SÉLECTION
== == ==
Une autre raison, peut-être meilleure, est que les Basques, continuent à goûter cet usage et à l’approuver. Encore primitifs d'esprit et de sentiment, moins soumis que leurs voisins de France aux nécessités oppressives de la civilisation moderne, ils continuent à se croire le droit naturel de censurer publiquement les gens qui donnent le mauvais exemple; et ils considèrent même comme un devoir social d’infliger ce châtiment à ceux qui n observent pas les règles traditionnelles d’une honnête vie de famille. Dans la farce de Malkus et Malkulina. au moment où un veuf s’apprête au remariage, les délégués des jeunes gens lui signifient qu’on lui prépare un charivari "parce que c’est la coutume" et ils ajoutent que, s’il s’obstine dans son malencontreux projet, "la jeunesse fera son devoir". Dans la farce de Saturne et Vénus, un maire prié d’interdire un charivari, répond au solliciteur "qu’il ne connaît aucun règlement qui lui permette de sévir" contre les organisateurs. Dans la farce de RecoquilIard et Arieder, un autre maire, furieux d avoir parmi ses administrés un ménage qui fait scandale, n’hésite pas à déclarer "qu'il expulsera lui-même ces méchantes gens et qu'il brûlera leurs traces avec de la paille."




PAYS BASQUE D ANTAN
CHARIVARI EN BEARN

Ce qui montre bien qu’en Pays Basque l'opinion publique reste favorable aux charivaris, c’est que, quand les autorités prennent des mesures répressives, ces mesures soulèvent le mécontentement et l'animosité de la population. En voici un curieux exemple, rencontré dans un dossier des archives municipales de Bayonne :


"le 12 juillet 1828, vers neuf heures du soir, un attroupement se forma à Espelette, dans une rue voisine de la petite place, afin de donner le charivari au sieur Santol, en chantant, en poussant des cris, en jouant de corne et autres instruments dont on se sert en pareil cas. Aussitôt Jean-Louis Leblanc, adjoint de la commune remplissant les fonctions de commissaire de police, accourut et fit à la foule trois sommations d’avoir à se retirer. Néanmoins, personne ne se retira. Alors Leblanc s’en alla chercher les gendarmes, et il leur ordonna "de laisser traîner leurs sabres pour simuler une charge";  ce qu'entendant, tout le monde prit la fuite. Mais, quelques instants plus tard, quand l’adjoint repassa sur la petite place, "il entendit des sifflets et des propos menaçants dirigés contre lui et contre la force publique". Alors il fit arrêter un nommé Sabin, dit Palassis, qu'il fut d’ailleurs obligé de remettre en liberté le lendemain, car il ne réussit à trouver contre le dit Palassis ni un témoignage ni même un simple renseignement, et qui pis est, quelques jours plus tard, Palassis annonça l’intention de porter plainte contre l’adjoint pour arrestation arbitraire. Cependant, comme l’affaire du charivari avait été portée par l'adjoint devant le tribunal de Bayonne, il fallut lancer des mandats d’amener contre plusieurs jeunes filles d’Espelette, pour les contraindre à comparaître devant le Juge d'instruction; puis, lorsque celui-ci eut prononcé en leur faveur un non-lieu, le retour de ces filles fut accueilli dans le village "par des cris et des chants de fête". D'autre part "la canaille" continuait de chanter et de siffler aux dépens du pauvre adjoint, tenait contre lui des réunions suspectes chez un certain Larronde, lui barricadait sa porte et mettait le feu à la clôture d’une de ses vignes. Sur quoi, Leblanc s’efforça d’envenimer les choses en y mêlant la politique, et il écrivit au procureur du roi qu'il y avait à craindre les menées des "partis factieux". Mais le procureur du roi lui répondit avec un flegme un peu railleur "que cette affaire n'intéressait l’ordre public que très médiocrement". Ce n’était point, il est vrai, une affaire d'Etat, mais c’était un fait-divers qui a pour nous une signification morale. Il montre que tout le monde donnait raison aux charivaris contre l’adjoint.
== == ==
PROBLÈME A
Dans le texte sur le charivari, quel jour et à quelle heure l'attroupement d'Espelette s'est-il formé ?
PROBLÈME B
Dans le texte sur le charivari, condensez le paragraphe qui commence par « Ce qui montre bien qu'en Pays Basque » sans en perdre les faits principaux.
PROBLÈME C
Reprenez le texte sur le charivari au Pays Basque à sa dernière phrase et poursuivez-le.

EXTRAITS D'ITEMS
== == ==
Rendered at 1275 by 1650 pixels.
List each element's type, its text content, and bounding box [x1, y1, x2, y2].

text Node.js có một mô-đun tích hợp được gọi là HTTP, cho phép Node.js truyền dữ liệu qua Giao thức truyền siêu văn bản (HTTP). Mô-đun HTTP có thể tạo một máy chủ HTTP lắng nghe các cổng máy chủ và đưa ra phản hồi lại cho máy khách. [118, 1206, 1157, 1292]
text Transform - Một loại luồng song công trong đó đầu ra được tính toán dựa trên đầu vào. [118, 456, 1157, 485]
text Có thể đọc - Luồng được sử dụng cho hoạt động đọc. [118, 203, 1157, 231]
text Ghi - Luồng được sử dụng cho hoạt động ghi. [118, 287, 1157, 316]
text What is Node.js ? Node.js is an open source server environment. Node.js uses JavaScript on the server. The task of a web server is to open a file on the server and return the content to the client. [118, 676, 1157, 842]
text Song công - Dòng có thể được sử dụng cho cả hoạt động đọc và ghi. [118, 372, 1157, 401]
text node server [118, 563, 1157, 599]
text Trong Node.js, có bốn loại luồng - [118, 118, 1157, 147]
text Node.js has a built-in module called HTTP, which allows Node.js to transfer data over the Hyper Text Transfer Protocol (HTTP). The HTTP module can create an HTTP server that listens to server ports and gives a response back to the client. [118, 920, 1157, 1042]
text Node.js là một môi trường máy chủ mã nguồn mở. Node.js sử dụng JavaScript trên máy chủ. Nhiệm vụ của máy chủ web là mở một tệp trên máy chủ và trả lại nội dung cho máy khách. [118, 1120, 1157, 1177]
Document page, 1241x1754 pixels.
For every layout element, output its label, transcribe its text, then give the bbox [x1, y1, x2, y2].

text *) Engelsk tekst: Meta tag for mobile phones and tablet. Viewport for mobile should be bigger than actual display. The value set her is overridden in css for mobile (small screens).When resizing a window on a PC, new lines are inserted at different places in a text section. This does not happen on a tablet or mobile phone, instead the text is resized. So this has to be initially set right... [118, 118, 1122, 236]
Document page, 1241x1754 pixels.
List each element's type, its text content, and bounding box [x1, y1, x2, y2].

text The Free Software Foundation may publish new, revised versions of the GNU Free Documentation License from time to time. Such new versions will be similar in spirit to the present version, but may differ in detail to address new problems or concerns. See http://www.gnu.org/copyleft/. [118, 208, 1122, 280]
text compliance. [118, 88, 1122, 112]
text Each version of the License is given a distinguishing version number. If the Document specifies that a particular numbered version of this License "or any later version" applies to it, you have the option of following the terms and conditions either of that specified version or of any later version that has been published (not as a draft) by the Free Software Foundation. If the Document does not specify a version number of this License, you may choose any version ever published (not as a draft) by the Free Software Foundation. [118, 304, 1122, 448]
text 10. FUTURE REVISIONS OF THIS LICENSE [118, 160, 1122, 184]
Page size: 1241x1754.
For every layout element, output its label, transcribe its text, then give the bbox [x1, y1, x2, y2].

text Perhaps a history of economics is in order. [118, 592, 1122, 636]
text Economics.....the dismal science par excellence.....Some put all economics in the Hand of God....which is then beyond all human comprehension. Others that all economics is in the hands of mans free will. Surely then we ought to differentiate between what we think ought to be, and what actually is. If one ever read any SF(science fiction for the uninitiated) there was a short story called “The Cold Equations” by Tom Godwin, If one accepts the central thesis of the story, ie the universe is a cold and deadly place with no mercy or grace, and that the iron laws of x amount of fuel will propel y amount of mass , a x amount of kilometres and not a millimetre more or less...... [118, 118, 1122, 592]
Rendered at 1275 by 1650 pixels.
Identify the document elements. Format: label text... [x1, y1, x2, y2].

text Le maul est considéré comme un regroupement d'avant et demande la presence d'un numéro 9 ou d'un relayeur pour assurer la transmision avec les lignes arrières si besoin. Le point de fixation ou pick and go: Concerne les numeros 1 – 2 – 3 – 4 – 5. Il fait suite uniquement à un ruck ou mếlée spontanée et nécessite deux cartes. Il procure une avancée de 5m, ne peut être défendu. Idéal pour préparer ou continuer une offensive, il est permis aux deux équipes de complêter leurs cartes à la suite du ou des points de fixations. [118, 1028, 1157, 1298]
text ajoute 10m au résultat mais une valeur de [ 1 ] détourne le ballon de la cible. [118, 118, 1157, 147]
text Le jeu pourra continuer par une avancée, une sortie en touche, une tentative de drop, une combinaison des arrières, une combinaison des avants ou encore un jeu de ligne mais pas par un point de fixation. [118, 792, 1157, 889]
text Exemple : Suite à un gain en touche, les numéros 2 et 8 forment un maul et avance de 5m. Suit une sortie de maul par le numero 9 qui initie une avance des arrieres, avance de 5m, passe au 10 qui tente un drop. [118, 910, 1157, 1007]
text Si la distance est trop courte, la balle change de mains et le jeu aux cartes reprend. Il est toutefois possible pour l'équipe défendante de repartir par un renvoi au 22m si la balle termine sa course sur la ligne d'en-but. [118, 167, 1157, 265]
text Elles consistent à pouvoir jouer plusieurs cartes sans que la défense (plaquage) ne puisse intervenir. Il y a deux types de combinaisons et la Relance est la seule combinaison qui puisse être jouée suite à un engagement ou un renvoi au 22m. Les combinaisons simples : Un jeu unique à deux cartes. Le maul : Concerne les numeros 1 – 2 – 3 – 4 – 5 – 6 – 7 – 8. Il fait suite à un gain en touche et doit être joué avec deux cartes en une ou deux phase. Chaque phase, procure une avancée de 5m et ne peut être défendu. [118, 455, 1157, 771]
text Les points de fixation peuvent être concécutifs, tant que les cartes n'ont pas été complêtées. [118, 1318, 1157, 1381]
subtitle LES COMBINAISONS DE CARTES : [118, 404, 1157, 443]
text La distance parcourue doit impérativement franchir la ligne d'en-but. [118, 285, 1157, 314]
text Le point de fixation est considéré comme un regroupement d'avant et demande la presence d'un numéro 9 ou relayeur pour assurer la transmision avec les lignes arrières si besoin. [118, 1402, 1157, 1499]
== == ==
RÉSULTAT A
Le 12 juillet 1828, vers neuf heures du soir.

RÉSULTAT B
Au Pays Basque, l'opinion publique reste favorable aux charivaris : les mesures répressives des autorités y provoquent le mécontentement et l'animosité de la population. Un dossier des archives municipales de Bayonne en fournit un exemple.

RÉSULTAT C
Avec la pratique des charivaris, le Pays Basque a conservé l’usage connexe de la rançon. Quand il se produit un scandale qui est du ressort de la justice charivarique, la "jeunesse" de la localité met les "sujets" en demeure d’opter entre deux partis : ou subir l'infernal concert et les couplets outrageants payer le prix du silence. Partout ailleurs qu’en Pays Basque, cela serait considéré comme un chantage, mais, en Pays Basque ce sont d'honorables jeunes gens qui proposent ce marché, et personne ne songe à les accuser d’indélicatesse. 



Voici comment on procédait autrefois jour régler la question de la rançon. Le soir du premier concert charivarique, les jeunes gens commençaient par chanter quelques couplets qui invitaient les "sujets" à entrer en composition. Si ceux-ci acceptaient, le charivari prenait à l’instant même fin. S’ils n'acceptaient pas, les manifestations charivariques suivaient leur cours. C’est ainsi que les choses se passent dans la farce de Saturne. Les cobiakariak demandent au veuf une demi barrique de vin et deux conques (huit boisseaux) de blé ; mais le veuf ne leur répond que par des injures. Alors les jeunes gens leur font un effroyable sabbat, qu’ils reviennent plusieurs jours de suite exécuter devant sa maison.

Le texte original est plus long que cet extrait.